The testing continues with the same database, except this time entries are randomly selected and transactionally updated with a new value of the same size (100 bytes). Like before, the entire test was run several times, with 1, 2, 4, 8, and 16 threads.
This test shows that RocksDB has a clear advantage over TuplDB, but only when the range of updates exceeds the cache size. This is one area in which a log-structured design can out perform a traditional B-Tree, but it's only true when performing unchecked value replacement. A later section examines the performance of read-modify-write operations.
These next charts show update scalability as more threads are added.
The first chart shows that both TuplDB and RocksDB scale with more threads, but TuplDB is faster when the active range fits in memory. The second chart shows that RocksDB doesn't scale well with more threads. With 4 threads, TuplDB performs better than RocksDB, and it keeps scaling with more threads. RocksDB performance peaks with 4 threads, and it gets slower with more threads.
It's possible that RocksDB needs to perform more background tasks to manage updates, but eventually these tasks get overwhelmed and can't keep up. These next charts suggest that this is likely the case.
With 1 or 2 threads, update performance is fairly smooth and consistent. The same is true with 4 threads, up to a point (600M). With 8 and 16 threads, update performance is completely chaotic. Compare this to TuplDB's update rate:
TuplDB does show some variation in performance with 8 and 16 threads, but it's much less severe than with RocksDB.
This test is similar to the previous update test except it performs read-modify-write style updates. For each transaction, an existing value is selected at random, the first and last bytes of the value are modified, and the value is stored back. With TuplDB, a cursor is used to perform the operation, but not with RocksDB because it doesn't support updatable cursors.
The shape of this chart looks every similar to that of the random read test, and RocksDB performance is dominated by the read operation. Unlike with unchecked updates, log-structured designs aren't able to optimize read-modify-write operations.
These next charts show read-modify-write scalability as more threads are added.
Like with the random read test, TuplDB and RocksDB scale with more threads. In all cases, TuplDB outperforms RocksDB.
The random mix test combines scan performance with unchecked update performance. The threads randomly choose to perform a scan of 100 values (90% of the time) or else they do an update. Both operations are transactional.

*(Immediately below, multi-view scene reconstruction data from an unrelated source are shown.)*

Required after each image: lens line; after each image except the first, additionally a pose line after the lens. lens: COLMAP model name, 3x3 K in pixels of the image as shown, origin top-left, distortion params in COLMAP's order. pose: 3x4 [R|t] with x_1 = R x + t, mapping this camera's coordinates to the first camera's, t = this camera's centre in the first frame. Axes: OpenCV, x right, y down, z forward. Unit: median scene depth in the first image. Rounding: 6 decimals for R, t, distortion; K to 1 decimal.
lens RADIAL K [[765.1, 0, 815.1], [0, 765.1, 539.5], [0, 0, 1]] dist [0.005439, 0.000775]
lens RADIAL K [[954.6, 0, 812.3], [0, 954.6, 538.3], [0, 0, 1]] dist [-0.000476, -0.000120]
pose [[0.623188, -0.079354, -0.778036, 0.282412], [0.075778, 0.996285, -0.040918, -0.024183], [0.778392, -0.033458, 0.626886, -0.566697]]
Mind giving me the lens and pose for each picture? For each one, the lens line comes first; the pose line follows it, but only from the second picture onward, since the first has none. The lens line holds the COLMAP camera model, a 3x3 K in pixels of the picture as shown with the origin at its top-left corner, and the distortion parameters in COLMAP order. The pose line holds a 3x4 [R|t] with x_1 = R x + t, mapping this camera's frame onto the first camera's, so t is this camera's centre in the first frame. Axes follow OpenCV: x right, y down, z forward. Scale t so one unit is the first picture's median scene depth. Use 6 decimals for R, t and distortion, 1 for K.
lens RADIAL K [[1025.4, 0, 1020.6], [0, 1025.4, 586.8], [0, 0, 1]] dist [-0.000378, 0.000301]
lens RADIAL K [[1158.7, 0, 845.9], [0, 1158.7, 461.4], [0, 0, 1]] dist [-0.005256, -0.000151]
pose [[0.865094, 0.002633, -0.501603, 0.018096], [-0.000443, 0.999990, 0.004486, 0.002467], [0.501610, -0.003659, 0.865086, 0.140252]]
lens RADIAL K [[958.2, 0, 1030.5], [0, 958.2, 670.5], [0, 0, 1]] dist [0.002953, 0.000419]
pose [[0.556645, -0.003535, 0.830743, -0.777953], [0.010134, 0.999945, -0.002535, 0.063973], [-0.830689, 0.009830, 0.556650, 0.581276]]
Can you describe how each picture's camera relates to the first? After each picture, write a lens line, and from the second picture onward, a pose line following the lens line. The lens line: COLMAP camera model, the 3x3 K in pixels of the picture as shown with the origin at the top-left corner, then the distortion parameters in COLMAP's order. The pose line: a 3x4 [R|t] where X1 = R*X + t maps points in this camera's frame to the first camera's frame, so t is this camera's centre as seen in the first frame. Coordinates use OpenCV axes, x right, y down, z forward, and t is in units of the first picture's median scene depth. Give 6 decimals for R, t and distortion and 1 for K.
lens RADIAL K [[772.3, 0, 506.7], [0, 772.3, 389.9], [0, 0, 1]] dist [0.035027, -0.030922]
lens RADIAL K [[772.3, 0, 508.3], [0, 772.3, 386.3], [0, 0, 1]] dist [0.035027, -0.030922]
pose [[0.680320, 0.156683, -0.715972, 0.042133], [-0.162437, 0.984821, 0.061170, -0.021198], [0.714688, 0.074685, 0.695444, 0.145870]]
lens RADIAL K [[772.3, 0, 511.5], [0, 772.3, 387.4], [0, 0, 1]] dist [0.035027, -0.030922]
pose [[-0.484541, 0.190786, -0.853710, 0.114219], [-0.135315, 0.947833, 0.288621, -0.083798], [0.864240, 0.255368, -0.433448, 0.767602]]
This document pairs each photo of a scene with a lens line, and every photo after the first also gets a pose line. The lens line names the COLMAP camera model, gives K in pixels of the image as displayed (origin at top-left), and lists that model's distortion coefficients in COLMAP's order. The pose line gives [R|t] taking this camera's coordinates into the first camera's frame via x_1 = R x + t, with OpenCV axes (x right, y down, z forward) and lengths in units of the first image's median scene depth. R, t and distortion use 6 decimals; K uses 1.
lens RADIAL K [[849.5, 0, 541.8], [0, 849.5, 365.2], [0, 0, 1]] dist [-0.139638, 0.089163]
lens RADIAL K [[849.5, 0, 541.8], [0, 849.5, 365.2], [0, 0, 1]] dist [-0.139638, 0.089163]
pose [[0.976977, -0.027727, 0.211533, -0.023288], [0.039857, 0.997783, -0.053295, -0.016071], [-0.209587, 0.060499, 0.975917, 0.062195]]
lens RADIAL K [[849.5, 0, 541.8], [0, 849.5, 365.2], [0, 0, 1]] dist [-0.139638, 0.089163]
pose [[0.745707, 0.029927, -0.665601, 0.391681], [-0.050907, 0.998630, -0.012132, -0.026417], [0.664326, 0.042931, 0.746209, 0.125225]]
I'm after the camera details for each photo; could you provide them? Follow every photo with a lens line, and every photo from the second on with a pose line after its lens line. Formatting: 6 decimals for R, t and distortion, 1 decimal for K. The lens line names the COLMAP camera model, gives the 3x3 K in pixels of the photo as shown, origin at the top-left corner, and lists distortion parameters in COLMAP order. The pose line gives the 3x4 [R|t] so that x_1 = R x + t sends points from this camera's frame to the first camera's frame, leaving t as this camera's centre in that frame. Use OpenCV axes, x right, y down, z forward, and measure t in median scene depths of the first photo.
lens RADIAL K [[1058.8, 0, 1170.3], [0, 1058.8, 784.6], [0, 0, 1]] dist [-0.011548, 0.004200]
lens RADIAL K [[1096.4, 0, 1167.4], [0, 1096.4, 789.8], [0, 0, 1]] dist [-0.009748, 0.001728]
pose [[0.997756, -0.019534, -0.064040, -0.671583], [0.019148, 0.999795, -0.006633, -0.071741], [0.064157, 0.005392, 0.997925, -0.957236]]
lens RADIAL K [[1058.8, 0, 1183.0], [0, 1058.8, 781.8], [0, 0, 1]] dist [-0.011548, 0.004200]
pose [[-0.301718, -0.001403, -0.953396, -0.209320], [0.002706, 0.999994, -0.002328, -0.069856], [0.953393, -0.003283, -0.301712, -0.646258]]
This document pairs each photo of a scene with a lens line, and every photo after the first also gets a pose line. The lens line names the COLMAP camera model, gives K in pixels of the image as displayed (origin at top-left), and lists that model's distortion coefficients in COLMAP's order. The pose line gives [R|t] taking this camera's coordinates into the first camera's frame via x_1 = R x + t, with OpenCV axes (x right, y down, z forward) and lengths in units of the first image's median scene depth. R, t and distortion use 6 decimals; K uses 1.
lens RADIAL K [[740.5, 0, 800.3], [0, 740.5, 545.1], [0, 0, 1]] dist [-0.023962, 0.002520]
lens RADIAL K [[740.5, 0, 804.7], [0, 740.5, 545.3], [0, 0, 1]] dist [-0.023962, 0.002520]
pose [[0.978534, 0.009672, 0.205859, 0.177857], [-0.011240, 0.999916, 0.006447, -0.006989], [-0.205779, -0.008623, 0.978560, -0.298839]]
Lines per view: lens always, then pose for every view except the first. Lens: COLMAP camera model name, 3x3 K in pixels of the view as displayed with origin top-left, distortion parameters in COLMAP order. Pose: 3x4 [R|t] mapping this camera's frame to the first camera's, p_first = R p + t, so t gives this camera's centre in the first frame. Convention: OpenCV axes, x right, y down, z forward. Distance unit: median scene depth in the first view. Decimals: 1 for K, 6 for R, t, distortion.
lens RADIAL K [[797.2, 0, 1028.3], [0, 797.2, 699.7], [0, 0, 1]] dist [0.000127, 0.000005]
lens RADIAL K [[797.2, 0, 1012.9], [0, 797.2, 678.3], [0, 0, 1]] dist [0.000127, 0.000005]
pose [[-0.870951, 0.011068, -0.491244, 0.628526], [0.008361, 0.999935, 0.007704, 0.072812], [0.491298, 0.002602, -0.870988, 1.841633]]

The presence of updates doesn't appear to affect the shape of the charts, and the overall performance is similar to the random scan test. For completeness, here's the scalability charts:
Again, TuplDB and RocksDB scale with more threads, and TuplDB outperforms RocksDB.
TuplDB implements a traditional B-Tree, but RocksDB implements a log-structured merge-tree (LSM). Compared to a B-Tree, it's generally assumed that an LSM design is faster at writing, but slower at reading. These tests confirm that, but only for a very specific case. In particular, for unchecked updates, when the active set doesn't fit in memory, and when there are fewer than 4 writing threads.
Applications using a database typically perform more reads than writes, and so in general it doesn't make sense to choose an LSM design over a traditional B-Tree. A write-heavy application which works well with RocksDB would do just as well with TuplDB, as long as the work is being performed by many threads.
One thing this test did not examine is the effects of write amplification. The storage device used was an Optane 3D XPoint SSD, which has unmatched write performance when compared to NAND flash SSDs. Because write performance varies so much among the different NAND flash SSD models, these test results would also vary quite a bit. A write-heavy application which is storing to a low-end SSD might do much better with RocksDB than with TuplDB. However, low-end SSDs tend to be slow at reading too, and RocksDB is always slower than TuplDB when reading.